Kecintaan Wiji Thukul dengan seni memunculkan  bakat baru dalam dirinya. Thukul gemar menulis puisi. Beberapa puisinya sempat ia kirim ke beberapa koran. Dengan bermodal puisi pula Wiji Thukul mengamen dari rumah ke rumah. Puisi-puisi Wiji Thukul berisikan kritikan pedas terhadap rezim pemerintahan orde baru yang dianggap makin represif. Terlebih lagi setelah terjadi pembubaran seni instalasi patung marsinah, buruh yang diculik serta dibunuh setelah melakukan mogok kerja. Marsinah menjadi symbol penderitaan dan perlawanan buruh. Saat itu, Thukul bersama kedua sahabatnya yang merasa prihatin karena tidak adanya kerja sama para seniman memutuskan untuk membentuk jaringan kerja seniman yang bertujuan untuk meningkatkan solidaritas anatar seniman.  Namun pada akhirnya jaringan kerja seni ini menjurus pada politik praktis setelah  sejumlah aktivis PRD mencoba memanfaatkan jaker menjadi organ partai untuk menarik masa. Pada saat itu, kedua sahabat Thukul tidak setuju jika jaker dijadikan sayap partai. Namun Thukul tidak gentar.  Melalui puisi-puisinya, pamphlet-pamphlet serta poster-poster, Thukul menyerukan kritikannya pada pemerintahan. Menggerakkan pasukan buruh dan tani untuk melakukan perlawanan.  Hingga pada akhirnya ia dituduh sebagai salah satu alasan terjadinya kisruh 27 juli. Menjelang terjadinya kasus kudatuli, Wiji menghilang. Tak tahu rimbanya hingga kini.

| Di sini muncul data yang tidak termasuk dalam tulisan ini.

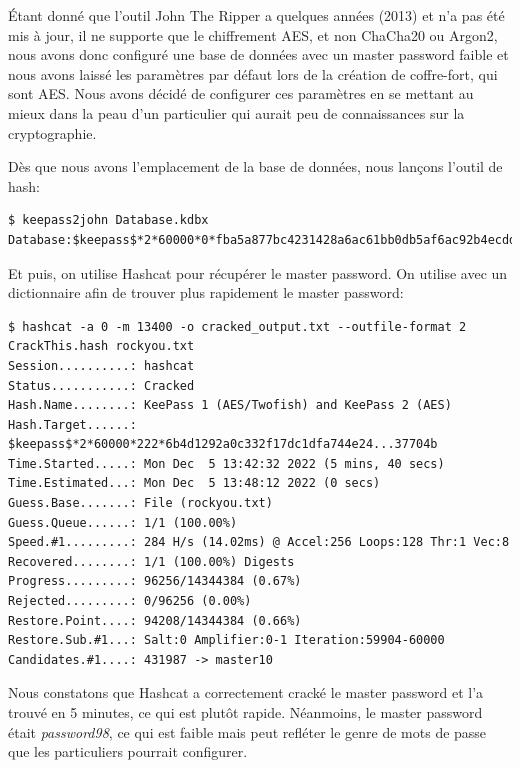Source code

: Étant donné que l'outil John The Ripper a quelques années (2013) et n'a pas été mis à jour, il ne supporte que le chiffrement AES, et non ChaCha20 ou Argon2, nous avons donc configuré une base de données avec un master password faible et nous avons laissé les paramètres par défaut lors de la création de coffre-fort, qui sont AES. Nous avons décidé de configurer ces paramètres en se mettant au mieux dans la peau d'un particulier qui aurait peu de connaissances sur la cryptographie.

Dès que nous avons l'emplacement de la base de données, nous lançons l'outil de hash:

\begin{lstlisting}[style=bash, caption=Outil keepass2john]
$ keepass2john Database.kdbx
Database:$keepass$*2*60000*0*fba5a877bc4231428a6ac61bb0db5af6ac92b4ecdd2f35bcc4bd3de7f76ffdd9*30de72f912159a9a666e3a624546a09761e4a8932a531d2f56d36d3e08c07dc0*74e5d2fb309d9f3ef81d4fbf78562b91*31af5d12f9d189defa02193b8d4c2db3d3c7f6cdd95ae7d37552c7121848605c*5f36c21ec05f1d97be40c4ce64d2870f2f74392e0ca3acd40304afaa6c7461df
\end{lstlisting}

Et puis, on utilise Hashcat pour récupérer le master password. On utilise avec un dictionnaire afin de trouver plus rapidement le master password:

\begin{lstlisting}[style=bash, caption=Commande Hashcat]
$ hashcat -a 0 -m 13400 -o cracked_output.txt --outfile-format 2 CrackThis.hash rockyou.txt
Session..........: hashcat
Status...........: Cracked
Hash.Name........: KeePass 1 (AES/Twofish) and KeePass 2 (AES)
Hash.Target......: $keepass$*2*60000*222*6b4d1292a0c332f17dc1dfa744e24...37704b
Time.Started.....: Mon Dec  5 13:42:32 2022 (5 mins, 40 secs)
Time.Estimated...: Mon Dec  5 13:48:12 2022 (0 secs)
Guess.Base.......: File (rockyou.txt)
Guess.Queue......: 1/1 (100.00%)
Speed.#1.........: 284 H/s (14.02ms) @ Accel:256 Loops:128 Thr:1 Vec:8
Recovered........: 1/1 (100.00%) Digests
Progress.........: 96256/14344384 (0.67%)
Rejected.........: 0/96256 (0.00%)
Restore.Point....: 94208/14344384 (0.66%)
Restore.Sub.#1...: Salt:0 Amplifier:0-1 Iteration:59904-60000
Candidates.#1....: 431987 -> master10
\end{lstlisting}

Nous constatons que Hashcat a correctement cracké le master password et l'a trouvé en 5 minutes, ce qui est plutôt rapide. Néanmoins, le master password était \textit{password98}, ce qui est faible mais peut refléter le genre de mots de passe que les particuliers pourrait configurer. 

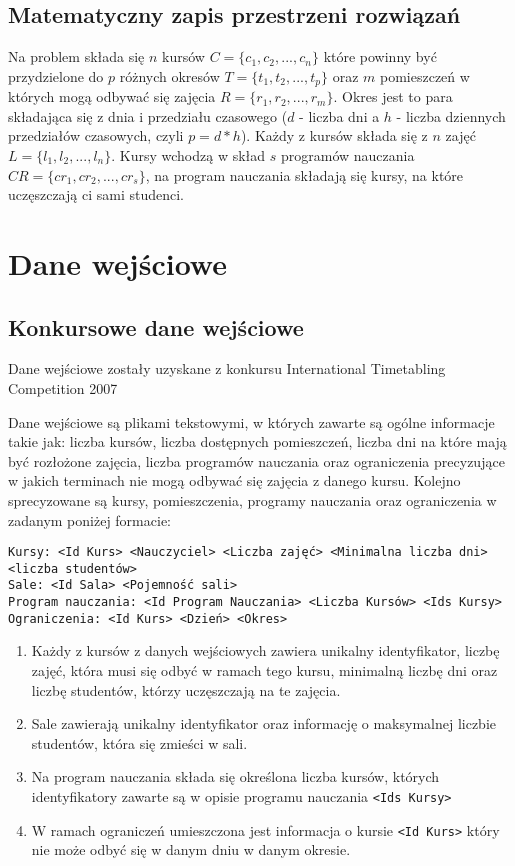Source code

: \subsection{Matematyczny zapis przestrzeni rozwiązań} \cite{tabu}
\par Na problem składa się ${n}$ kursów ${C = \{c_{1}, c_{2},...,c_{n}\}}$ które powinny być przydzielone do ${p}$ różnych okresów ${T = \{t_{1}, t_{2},...,t_{p}\}}$ oraz ${m}$ pomieszczeń w których mogą odbywać się zajęcia ${R = \{r_{1}, r_{2},...,r_{m}\}}$. Okres jest to para składająca się z dnia i przedziału czasowego (${d}$ - liczba dni a ${h}$ - liczba dziennych przedziałów czasowych, czyli ${p = d * h}$). Każdy z kursów składa się z ${n}$ zajęć ${L = \{l_{1},l_{2},...,l_{n}\}}$. Kursy wchodzą w skład ${s}$ programów nauczania ${CR = \{cr_{1}, cr_{2}, ..., cr_{s}\}}$, na program nauczania składają się kursy, na które uczęszczają ci sami studenci. 

\section{Dane wejściowe}
\label{sec:input_format}
\subsection{Konkursowe dane wejściowe}
\par Dane wejściowe zostały uzyskane z konkursu International Timetabling Competition 2007
\par Dane wejściowe są plikami tekstowymi, w których zawarte są ogólne informacje takie jak: liczba kursów, liczba dostępnych pomieszczeń, liczba dni na które mają być rozłożone zajęcia, liczba programów nauczania oraz ograniczenia precyzujące w jakich terminach nie mogą odbywać się zajęcia z danego kursu. Kolejno sprecyzowane są kursy, pomieszczenia, programy nauczania oraz ograniczenia w zadanym poniżej formacie:
\begin{verbatim}
Kursy: <Id Kurs> <Nauczyciel> <Liczba zajęć> <Minimalna liczba dni> <liczba studentów>
Sale: <Id Sala> <Pojemność sali>
Program nauczania: <Id Program Nauczania> <Liczba Kursów> <Ids Kursy>
Ograniczenia: <Id Kurs> <Dzień> <Okres>
\end{verbatim}
\begin{enumerate}
\item Każdy z kursów z danych wejściowych zawiera unikalny identyfikator, liczbę zajęć, która musi się odbyć w ramach tego kursu, minimalną liczbę dni oraz liczbę studentów, którzy uczęszczają na te zajęcia. 
\item Sale zawierają unikalny identyfikator oraz informację o maksymalnej liczbie studentów, która się zmieści w sali.
\item Na program nauczania składa się określona liczba kursów, których identyfikatory zawarte są w opisie programu nauczania  \verb#<Ids Kursy>#

\item W ramach ograniczeń umieszczona jest informacja o kursie \verb#<Id Kurs>#
 który nie może odbyć się w danym dniu w danym okresie.
\end{enumerate}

Dalam kasus itu beberapa kerabat wiji thukul ditangkap untuk mencari tahu keberadaan seniman yang tak dapat melafalkan huruf ‘R’ itu. Tapi tak satupun dari mereka angkat bicara. sebagian memang tak tahu keberadaan wiji Thukul yang sudah lama tak terlihat lagi. namun sebagian yang lain memilih menutup mulut.  Dalam penculikan itu mereka mendapat perlakuan buruk. Disiksa, dipukuli bahkan ada beberapa dari mereka yang tewas. Tragedy ini meninggalkan traumatic mendalam bagi para aktivis. Beberapa diantara mereka bahkan hingga kini masih tak dapat ditemukan keberadaannya.

 Jujur saja, saat membaca buku ini, membuka lembaran pertamanya saja sudah berhasil mengenyuh hati saya.  Hingga pada satu bagian yang menceritakan bagaimana para aktivis itu disiksa, lari tunggang langgang dari kejaran ABRI dan bersembunyi hingga tak pernah lagi kembali ke kerabat mereka hingga kini membuat saya tak dapat menahan air mata.

Saya setuju jika mereka memang salah. Para aktivis mungkin mengambil jalan yang terlalu jauh untuk menyampaikan pendapatnya. Tapi disisi lain saya juga tidak setuju dengan tindakkan para ABRI yang begitu keras terhadap para aktivis. Terhadap orang-orang yang menyampaikan aspirasinya. Apakah tidak ada jalan yang lebih layak lagi yang dapat ditempuh selain menyiksa dan menghilangkan nyawa? Saya rasa tidak. Masih sangat banyak jalan yang dapat diambil untuk membungkam para aktivis. Mungkin pemerintah memang harus mendengarkan kritikan mereka. Mencoba mencari tahu apa keinginan mereka. apa yang membuat mereka telah begitu marah hingga terjun terlalu dalam ke politik. Mereka, wiji Thukul dan beberapa aktivis lainnya hanya sebagian kecil dari orang-orang yang pendapatnya ingin di dengar.